Todas as pessoas nascem livres e iguais em dignidade e direitos. São dotadas de razão e consciência e devem agir em relação umas às outras com o espírito Fraternidade.

A população LGBTQIA+ tem conquistado avanços na sociedade brasileira: o direito a união entre pessoas do mesmo sexo, o direito a retificação do sexo, o direito de adoção de filhos.

Para Marcos Tolentino, historiador e ativista, a Constituição de 1988 abriu o caminho

A Constituição de 88 eu acho que a inspiração dela é em relação a declaração universal de direitos humanos é justamente buscar essa ideia de uma cidadania que é de todas as pessoas né?

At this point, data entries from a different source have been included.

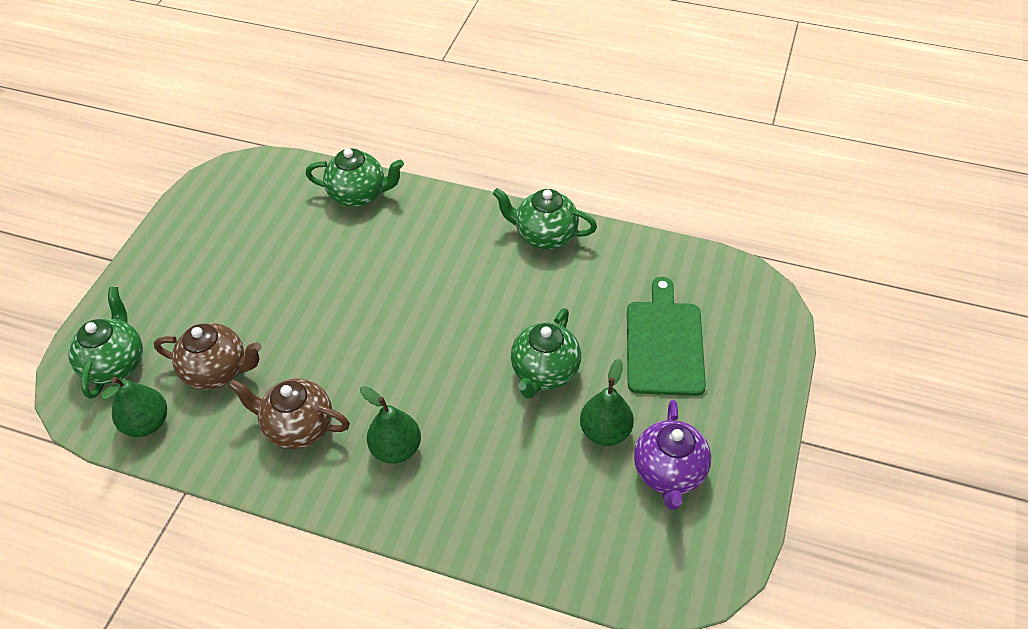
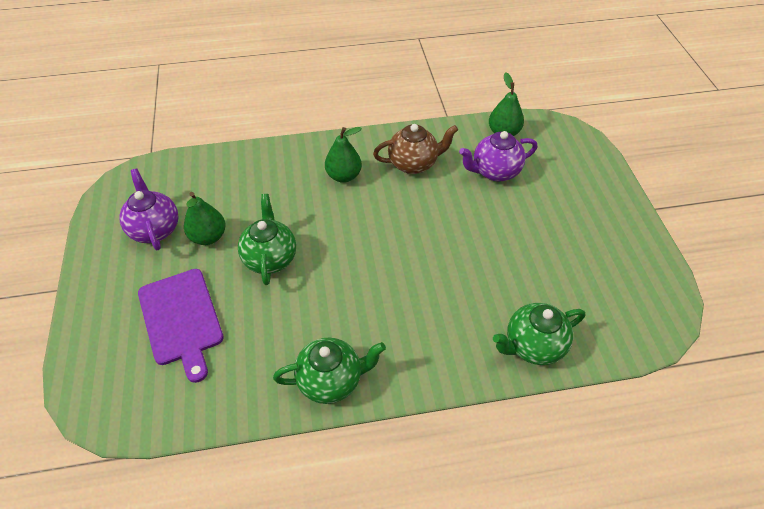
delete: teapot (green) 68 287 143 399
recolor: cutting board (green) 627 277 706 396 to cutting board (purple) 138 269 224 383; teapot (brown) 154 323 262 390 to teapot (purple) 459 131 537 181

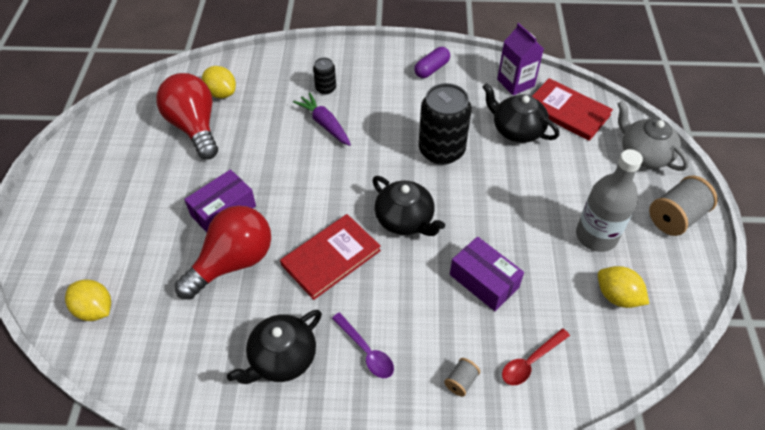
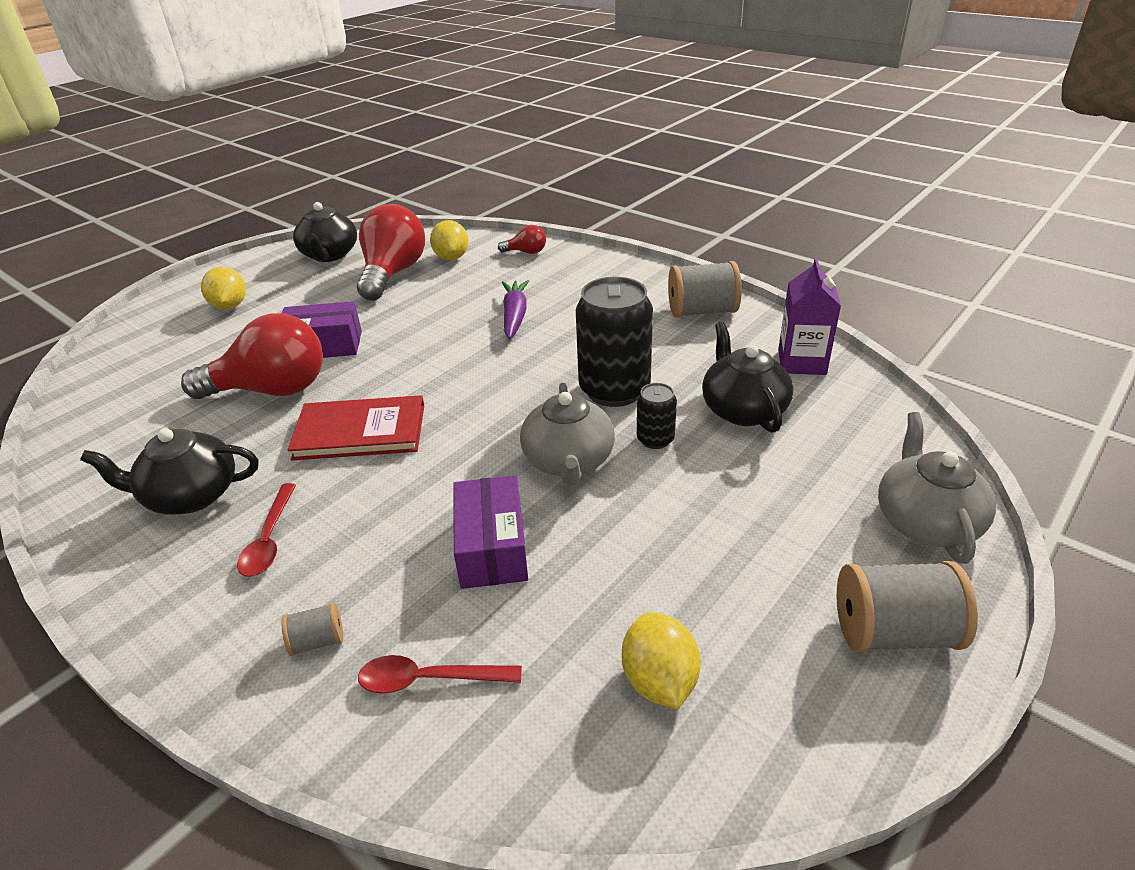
delete: book (red) 532 78 613 141; bottle (grey) 576 149 643 252
insert: light bulb (red) 498 225 546 254; teapot (grey) 520 383 615 486
move: lemon (yellow) 65 279 111 321 to 201 266 246 310; teapot (black) 372 176 445 236 to 293 202 357 262; can (black) 313 57 336 95 to 637 383 677 449
replace: capsule (purple) 414 47 450 78 to spool (grey) 668 261 742 317
recolor: spoon (purple) 332 312 394 378 to spoon (red) 237 483 296 577

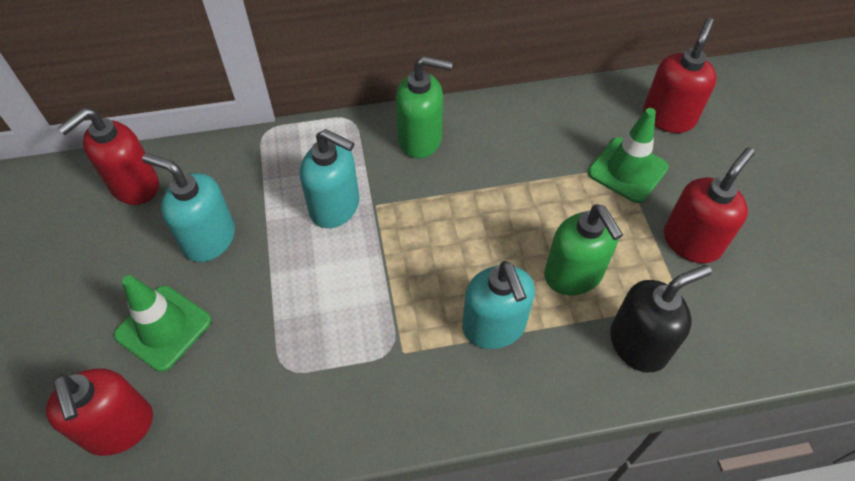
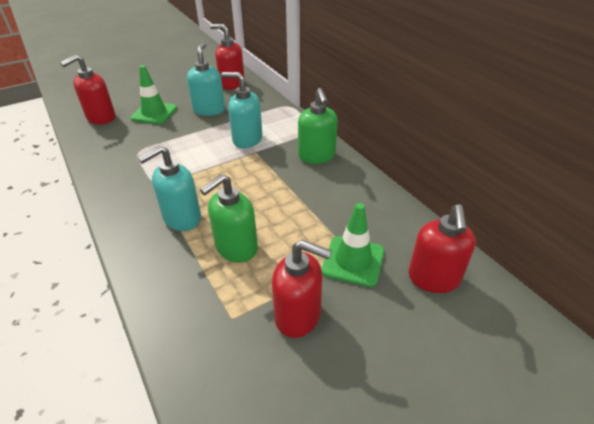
delete: soap dispenser (black) 610 265 712 372
rotate: soap dispenser (turquoise) 300 129 359 228 = 221 72 262 148 105 degrees clockwise; soap dispenser (red) 643 18 717 133 = 408 204 476 293 90 degrees clockwise

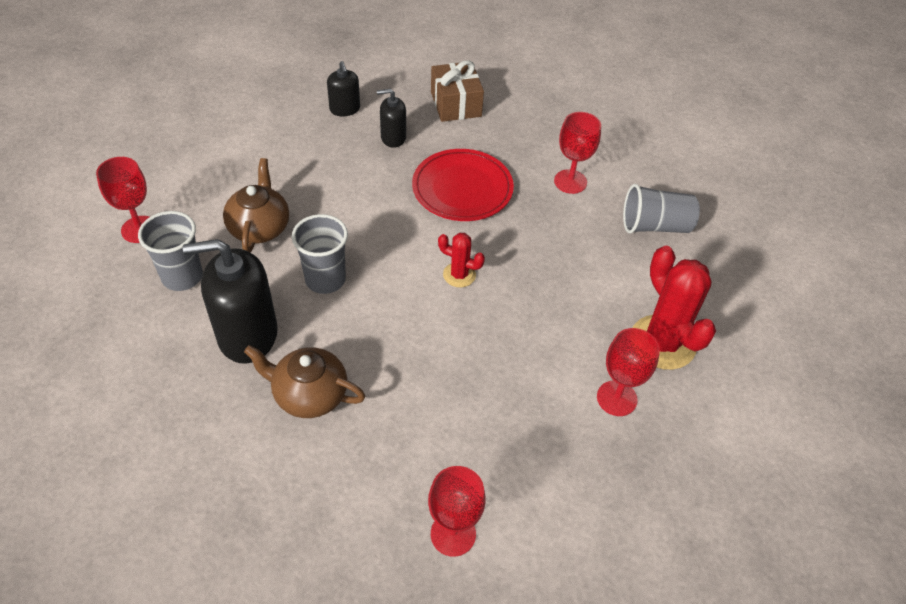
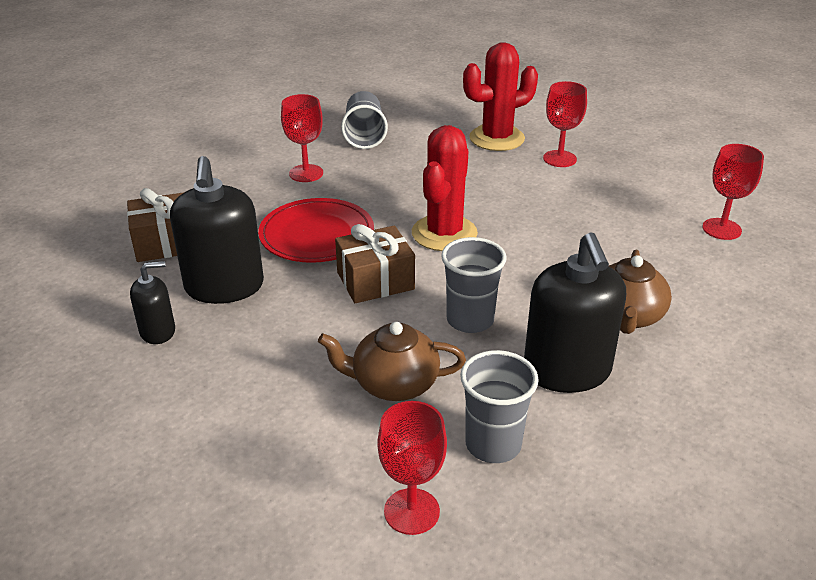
insert: gift (brown) 335 224 415 303
resize: soap dispenser (black) 377 89 406 148 = 170 156 264 304 x1.91; cactus (red) 438 233 485 287 = 412 125 478 251 x1.92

E nisso prevê algumas especificidades direito de gênero, de direito de povos indígenas, de direito de pessoas negras, por entender que são grupos, são pessoas, que já vinham desse processo de exclusão de direitos.

Mas ainda há muito que avançar.

Há 14 anos o Brasil lidera o ranking dos países que mais matam pessoas trans. Em 2022, foram 131 pessoas assassinadas. 20 tiraram a própria vida em razão da discriminação e do preconceito. Os números são da Associação Nacional de Travestis e Transexuais (ANTRA).

Toda vez que eu acesso esse lugar do direito humano, eu fico perguntando: quando ele vai ser pleno pra nós? Essa plenitude é justamente, eu vou lutar por políticas públicas, vou, vou lutar enquanto ativista, vou, vou disputar a política institucional? Vou… mas vai ser plena.

Toda vez que eu penso nisso, de direito à humanidade plena, eu espero que a humanidade entenda que trans é um código de liberdade.